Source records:
---+---

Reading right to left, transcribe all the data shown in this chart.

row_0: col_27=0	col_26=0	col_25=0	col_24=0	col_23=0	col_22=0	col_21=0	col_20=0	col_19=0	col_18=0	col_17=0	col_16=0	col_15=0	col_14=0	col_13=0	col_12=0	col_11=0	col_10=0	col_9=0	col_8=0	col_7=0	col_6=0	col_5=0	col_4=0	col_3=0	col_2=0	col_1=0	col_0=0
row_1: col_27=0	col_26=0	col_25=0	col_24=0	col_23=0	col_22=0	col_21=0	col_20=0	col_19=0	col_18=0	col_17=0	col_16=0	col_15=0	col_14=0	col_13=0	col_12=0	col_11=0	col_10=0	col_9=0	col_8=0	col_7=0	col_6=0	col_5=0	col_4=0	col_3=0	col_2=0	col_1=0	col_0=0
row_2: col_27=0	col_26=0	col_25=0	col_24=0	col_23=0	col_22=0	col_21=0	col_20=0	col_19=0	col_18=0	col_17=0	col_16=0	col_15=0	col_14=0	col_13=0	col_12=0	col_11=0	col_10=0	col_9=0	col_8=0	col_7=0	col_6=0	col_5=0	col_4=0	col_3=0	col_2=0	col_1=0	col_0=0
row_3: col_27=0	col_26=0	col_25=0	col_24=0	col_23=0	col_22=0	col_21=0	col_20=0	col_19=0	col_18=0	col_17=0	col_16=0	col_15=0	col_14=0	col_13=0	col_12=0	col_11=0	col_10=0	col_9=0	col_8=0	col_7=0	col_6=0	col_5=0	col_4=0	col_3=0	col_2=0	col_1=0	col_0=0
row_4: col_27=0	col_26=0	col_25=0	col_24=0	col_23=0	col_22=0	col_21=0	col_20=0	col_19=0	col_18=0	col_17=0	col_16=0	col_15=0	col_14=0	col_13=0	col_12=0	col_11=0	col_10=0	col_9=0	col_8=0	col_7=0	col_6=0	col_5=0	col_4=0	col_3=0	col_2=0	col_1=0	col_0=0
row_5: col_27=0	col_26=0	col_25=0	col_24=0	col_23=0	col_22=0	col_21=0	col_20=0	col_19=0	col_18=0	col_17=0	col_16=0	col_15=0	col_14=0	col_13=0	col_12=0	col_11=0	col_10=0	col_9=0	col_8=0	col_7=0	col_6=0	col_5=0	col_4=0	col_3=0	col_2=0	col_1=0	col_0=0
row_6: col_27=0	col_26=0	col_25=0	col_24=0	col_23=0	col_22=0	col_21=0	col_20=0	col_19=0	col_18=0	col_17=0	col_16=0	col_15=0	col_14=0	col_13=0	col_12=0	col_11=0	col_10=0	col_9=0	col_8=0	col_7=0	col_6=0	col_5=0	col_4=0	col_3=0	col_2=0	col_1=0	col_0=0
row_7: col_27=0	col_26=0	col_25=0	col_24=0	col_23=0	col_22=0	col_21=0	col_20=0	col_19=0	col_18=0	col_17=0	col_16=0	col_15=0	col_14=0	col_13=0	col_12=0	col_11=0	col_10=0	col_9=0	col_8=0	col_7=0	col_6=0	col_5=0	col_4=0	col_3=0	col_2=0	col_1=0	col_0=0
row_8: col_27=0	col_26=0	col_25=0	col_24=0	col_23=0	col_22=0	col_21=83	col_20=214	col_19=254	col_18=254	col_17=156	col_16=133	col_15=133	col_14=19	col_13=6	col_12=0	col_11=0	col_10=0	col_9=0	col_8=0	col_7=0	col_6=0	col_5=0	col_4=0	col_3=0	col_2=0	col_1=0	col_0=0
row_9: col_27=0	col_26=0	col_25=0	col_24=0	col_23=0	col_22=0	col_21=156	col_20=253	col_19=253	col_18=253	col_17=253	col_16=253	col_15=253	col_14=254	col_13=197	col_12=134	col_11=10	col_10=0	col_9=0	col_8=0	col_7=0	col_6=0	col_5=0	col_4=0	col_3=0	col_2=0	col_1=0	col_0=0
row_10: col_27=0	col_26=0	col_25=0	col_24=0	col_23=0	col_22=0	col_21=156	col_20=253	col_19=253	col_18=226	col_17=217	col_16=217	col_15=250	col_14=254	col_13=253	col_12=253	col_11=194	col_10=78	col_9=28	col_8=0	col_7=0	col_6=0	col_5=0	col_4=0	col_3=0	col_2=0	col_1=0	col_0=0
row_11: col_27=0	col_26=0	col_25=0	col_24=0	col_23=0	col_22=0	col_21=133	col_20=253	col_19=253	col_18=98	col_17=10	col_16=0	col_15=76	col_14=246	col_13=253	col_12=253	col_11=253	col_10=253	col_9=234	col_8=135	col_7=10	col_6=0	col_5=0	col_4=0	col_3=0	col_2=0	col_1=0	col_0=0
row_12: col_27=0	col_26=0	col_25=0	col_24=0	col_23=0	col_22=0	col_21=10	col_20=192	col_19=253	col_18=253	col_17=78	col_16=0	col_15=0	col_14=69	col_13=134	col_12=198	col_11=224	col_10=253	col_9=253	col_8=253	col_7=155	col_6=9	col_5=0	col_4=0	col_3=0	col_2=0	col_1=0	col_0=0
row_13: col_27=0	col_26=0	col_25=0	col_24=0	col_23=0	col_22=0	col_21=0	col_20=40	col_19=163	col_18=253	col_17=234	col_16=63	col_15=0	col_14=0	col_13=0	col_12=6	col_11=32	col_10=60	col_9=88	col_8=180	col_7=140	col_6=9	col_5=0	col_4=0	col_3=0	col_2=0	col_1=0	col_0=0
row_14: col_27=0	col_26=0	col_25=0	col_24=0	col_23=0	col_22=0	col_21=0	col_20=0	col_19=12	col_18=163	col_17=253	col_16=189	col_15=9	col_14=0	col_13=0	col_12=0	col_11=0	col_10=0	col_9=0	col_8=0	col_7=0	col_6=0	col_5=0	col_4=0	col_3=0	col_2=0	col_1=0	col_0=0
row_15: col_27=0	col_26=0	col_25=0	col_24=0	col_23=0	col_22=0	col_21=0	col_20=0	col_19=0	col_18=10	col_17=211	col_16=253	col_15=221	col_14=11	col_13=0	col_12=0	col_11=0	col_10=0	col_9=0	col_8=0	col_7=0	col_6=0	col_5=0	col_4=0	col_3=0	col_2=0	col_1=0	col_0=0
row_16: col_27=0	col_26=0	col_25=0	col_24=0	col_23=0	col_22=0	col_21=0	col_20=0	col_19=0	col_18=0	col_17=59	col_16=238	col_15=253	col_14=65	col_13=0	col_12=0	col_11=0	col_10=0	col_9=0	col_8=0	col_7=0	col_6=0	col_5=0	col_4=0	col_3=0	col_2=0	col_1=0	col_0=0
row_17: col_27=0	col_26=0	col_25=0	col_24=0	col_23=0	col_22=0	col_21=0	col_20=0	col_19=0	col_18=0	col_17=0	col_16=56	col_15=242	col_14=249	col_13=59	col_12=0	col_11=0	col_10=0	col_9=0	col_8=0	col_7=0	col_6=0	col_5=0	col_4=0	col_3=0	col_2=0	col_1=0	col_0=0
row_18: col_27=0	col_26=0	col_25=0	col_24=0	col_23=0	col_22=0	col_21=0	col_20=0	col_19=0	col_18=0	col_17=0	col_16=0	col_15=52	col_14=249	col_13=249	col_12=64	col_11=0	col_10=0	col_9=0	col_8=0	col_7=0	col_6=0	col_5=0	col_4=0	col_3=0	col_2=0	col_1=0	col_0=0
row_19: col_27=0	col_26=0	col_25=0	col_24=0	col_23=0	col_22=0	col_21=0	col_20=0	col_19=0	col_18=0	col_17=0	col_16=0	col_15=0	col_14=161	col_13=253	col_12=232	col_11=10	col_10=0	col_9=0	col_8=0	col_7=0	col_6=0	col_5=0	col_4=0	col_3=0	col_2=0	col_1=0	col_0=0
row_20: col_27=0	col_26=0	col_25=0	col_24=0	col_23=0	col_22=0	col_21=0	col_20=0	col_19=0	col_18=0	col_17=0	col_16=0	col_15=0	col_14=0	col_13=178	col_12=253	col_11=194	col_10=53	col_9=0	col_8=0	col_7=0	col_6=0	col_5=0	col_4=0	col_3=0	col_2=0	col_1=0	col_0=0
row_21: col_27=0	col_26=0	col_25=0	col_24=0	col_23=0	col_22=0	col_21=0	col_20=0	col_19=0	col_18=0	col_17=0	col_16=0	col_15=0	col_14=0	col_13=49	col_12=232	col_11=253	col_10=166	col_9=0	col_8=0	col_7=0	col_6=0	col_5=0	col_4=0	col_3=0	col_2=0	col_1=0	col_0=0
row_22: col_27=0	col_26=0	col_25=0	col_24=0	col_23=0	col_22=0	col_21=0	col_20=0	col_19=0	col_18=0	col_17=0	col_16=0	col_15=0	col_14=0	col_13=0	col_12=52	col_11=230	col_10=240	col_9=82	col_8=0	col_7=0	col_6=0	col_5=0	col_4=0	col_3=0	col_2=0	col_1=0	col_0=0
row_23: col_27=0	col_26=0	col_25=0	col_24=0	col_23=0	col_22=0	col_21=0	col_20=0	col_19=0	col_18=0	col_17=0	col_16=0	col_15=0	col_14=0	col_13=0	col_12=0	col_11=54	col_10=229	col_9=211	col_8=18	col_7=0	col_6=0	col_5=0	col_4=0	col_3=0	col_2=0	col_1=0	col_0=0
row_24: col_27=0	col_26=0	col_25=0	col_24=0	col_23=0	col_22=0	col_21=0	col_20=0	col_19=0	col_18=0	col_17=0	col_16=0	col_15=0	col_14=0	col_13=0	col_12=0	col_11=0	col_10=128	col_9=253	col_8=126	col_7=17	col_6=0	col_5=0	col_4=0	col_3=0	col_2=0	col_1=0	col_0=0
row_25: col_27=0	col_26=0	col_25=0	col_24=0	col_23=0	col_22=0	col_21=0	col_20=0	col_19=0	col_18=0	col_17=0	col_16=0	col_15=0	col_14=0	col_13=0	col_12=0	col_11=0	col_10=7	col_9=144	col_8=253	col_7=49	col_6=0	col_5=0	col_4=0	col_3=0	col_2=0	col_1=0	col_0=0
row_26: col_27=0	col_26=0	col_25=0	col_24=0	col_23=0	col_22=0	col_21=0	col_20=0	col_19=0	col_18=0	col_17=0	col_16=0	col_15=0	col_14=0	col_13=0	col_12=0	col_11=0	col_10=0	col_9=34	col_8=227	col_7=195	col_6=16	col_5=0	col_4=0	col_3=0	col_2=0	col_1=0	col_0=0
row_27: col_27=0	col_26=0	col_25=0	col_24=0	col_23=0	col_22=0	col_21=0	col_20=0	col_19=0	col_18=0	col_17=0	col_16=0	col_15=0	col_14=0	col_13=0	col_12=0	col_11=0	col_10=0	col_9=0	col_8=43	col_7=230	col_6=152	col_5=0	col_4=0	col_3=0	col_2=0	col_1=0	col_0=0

---+---

Description of the task: Return each line of the records in which the word "chart" appears.

Response area:
Reading right to left, transcribe all the data shown in this chart.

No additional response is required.